══ Data
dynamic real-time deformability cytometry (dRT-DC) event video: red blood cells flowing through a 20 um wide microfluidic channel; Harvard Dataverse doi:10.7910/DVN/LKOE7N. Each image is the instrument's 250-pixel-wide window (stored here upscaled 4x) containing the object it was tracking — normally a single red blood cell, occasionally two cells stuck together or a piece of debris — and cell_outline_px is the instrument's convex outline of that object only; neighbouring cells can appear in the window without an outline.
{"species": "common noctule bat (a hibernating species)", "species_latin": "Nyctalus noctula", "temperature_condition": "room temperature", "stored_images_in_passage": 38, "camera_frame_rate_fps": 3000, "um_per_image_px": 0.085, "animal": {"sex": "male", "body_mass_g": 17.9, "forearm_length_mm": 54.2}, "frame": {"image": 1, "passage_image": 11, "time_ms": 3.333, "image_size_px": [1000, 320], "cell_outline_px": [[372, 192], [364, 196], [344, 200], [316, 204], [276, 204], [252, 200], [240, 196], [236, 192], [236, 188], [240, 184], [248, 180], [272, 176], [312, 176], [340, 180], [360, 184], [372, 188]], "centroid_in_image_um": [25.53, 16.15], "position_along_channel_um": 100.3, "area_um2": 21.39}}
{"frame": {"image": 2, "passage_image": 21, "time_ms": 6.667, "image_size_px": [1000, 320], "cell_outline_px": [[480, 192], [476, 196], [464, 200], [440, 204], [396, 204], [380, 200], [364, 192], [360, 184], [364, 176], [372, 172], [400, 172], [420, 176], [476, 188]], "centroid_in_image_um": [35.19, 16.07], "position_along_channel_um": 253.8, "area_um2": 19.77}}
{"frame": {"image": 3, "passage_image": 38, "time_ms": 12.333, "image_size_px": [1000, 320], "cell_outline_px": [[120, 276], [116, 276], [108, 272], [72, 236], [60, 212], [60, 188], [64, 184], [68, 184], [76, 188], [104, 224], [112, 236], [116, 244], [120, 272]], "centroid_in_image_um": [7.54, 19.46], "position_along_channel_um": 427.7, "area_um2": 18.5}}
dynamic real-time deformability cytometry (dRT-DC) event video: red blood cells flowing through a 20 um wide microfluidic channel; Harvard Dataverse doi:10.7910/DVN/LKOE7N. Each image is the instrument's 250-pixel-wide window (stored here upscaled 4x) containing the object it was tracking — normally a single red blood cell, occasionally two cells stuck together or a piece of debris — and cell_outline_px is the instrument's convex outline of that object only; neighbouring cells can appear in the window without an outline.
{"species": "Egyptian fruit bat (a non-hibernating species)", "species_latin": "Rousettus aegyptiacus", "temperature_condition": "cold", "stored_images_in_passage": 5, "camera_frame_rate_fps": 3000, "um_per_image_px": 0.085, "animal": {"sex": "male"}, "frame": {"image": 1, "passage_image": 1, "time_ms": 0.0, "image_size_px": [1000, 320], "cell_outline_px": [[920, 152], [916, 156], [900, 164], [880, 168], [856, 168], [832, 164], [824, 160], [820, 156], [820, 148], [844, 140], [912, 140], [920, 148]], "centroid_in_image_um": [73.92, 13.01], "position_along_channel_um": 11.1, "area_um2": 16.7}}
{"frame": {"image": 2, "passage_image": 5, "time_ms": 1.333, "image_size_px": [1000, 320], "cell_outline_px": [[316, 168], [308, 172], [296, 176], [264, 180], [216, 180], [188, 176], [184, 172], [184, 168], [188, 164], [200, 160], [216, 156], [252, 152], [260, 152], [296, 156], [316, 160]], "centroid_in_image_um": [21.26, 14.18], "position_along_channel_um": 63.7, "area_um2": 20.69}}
════
Please quote the records above exactly, without skipping a line.

Response:
dynamic real-time deformability cytometry (dRT-DC) event video: red blood cells flowing through a 20 um wide microfluidic channel; Harvard Dataverse doi:10.7910/DVN/LKOE7N. Each image is the instrument's 250-pixel-wide window (stored here upscaled 4x) containing the object it was tracking — normally a single red blood cell, occasionally two cells stuck together or a piece of debris — and cell_outline_px is the instrument's convex outline of that object only; neighbouring cells can appear in the window without an outline.
{"species": "common noctule bat (a hibernating species)", "species_latin": "Nyctalus noctula", "temperature_condition": "room temperature", "stored_images_in_passage": 38, "camera_frame_rate_fps": 3000, "um_per_image_px": 0.085, "animal": {"sex": "male", "body_mass_g": 17.9, "forearm_length_mm": 54.2}, "frame": {"image": 1, "passage_image": 11, "time_ms": 3.333, "image_size_px": [1000, 320], "cell_outline_px": [[372, 192], [364, 196], [344, 200], [316, 204], [276, 204], [252, 200], [240, 196], [236, 192], [236, 188], [240, 184], [248, 180], [272, 176], [312, 176], [340, 180], [360, 184], [372, 188]], "centroid_in_image_um": [25.53, 16.15], "position_along_channel_um": 100.3, "area_um2": 21.39}}
{"frame": {"image": 2, "passage_image": 21, "time_ms": 6.667, "image_size_px": [1000, 320], "cell_outline_px": [[480, 192], [476, 196], [464, 200], [440, 204], [396, 204], [380, 200], [364, 192], [360, 184], [364, 176], [372, 172], [400, 172], [420, 176], [476, 188]], "centroid_in_image_um": [35.19, 16.07], "position_along_channel_um": 253.8, "area_um2": 19.77}}
{"frame": {"image": 3, "passage_image": 38, "time_ms": 12.333, "image_size_px": [1000, 320], "cell_outline_px": [[120, 276], [116, 276], [108, 272], [72, 236], [60, 212], [60, 188], [64, 184], [68, 184], [76, 188], [104, 224], [112, 236], [116, 244], [120, 272]], "centroid_in_image_um": [7.54, 19.46], "position_along_channel_um": 427.7, "area_um2": 18.5}}
dynamic real-time deformability cytometry (dRT-DC) event video: red blood cells flowing through a 20 um wide microfluidic channel; Harvard Dataverse doi:10.7910/DVN/LKOE7N. Each image is the instrument's 250-pixel-wide window (stored here upscaled 4x) containing the object it was tracking — normally a single red blood cell, occasionally two cells stuck together or a piece of debris — and cell_outline_px is the instrument's convex outline of that object only; neighbouring cells can appear in the window without an outline.
{"species": "Egyptian fruit bat (a non-hibernating species)", "species_latin": "Rousettus aegyptiacus", "temperature_condition": "cold", "stored_images_in_passage": 5, "camera_frame_rate_fps": 3000, "um_per_image_px": 0.085, "animal": {"sex": "male"}, "frame": {"image": 1, "passage_image": 1, "time_ms": 0.0, "image_size_px": [1000, 320], "cell_outline_px": [[920, 152], [916, 156], [900, 164], [880, 168], [856, 168], [832, 164], [824, 160], [820, 156], [820, 148], [844, 140], [912, 140], [920, 148]], "centroid_in_image_um": [73.92, 13.01], "position_along_channel_um": 11.1, "area_um2": 16.7}}
{"frame": {"image": 2, "passage_image": 5, "time_ms": 1.333, "image_size_px": [1000, 320], "cell_outline_px": [[316, 168], [308, 172], [296, 176], [264, 180], [216, 180], [188, 176], [184, 172], [184, 168], [188, 164], [200, 160], [216, 156], [252, 152], [260, 152], [296, 156], [316, 160]], "centroid_in_image_um": [21.26, 14.18], "position_along_channel_um": 63.7, "area_um2": 20.69}}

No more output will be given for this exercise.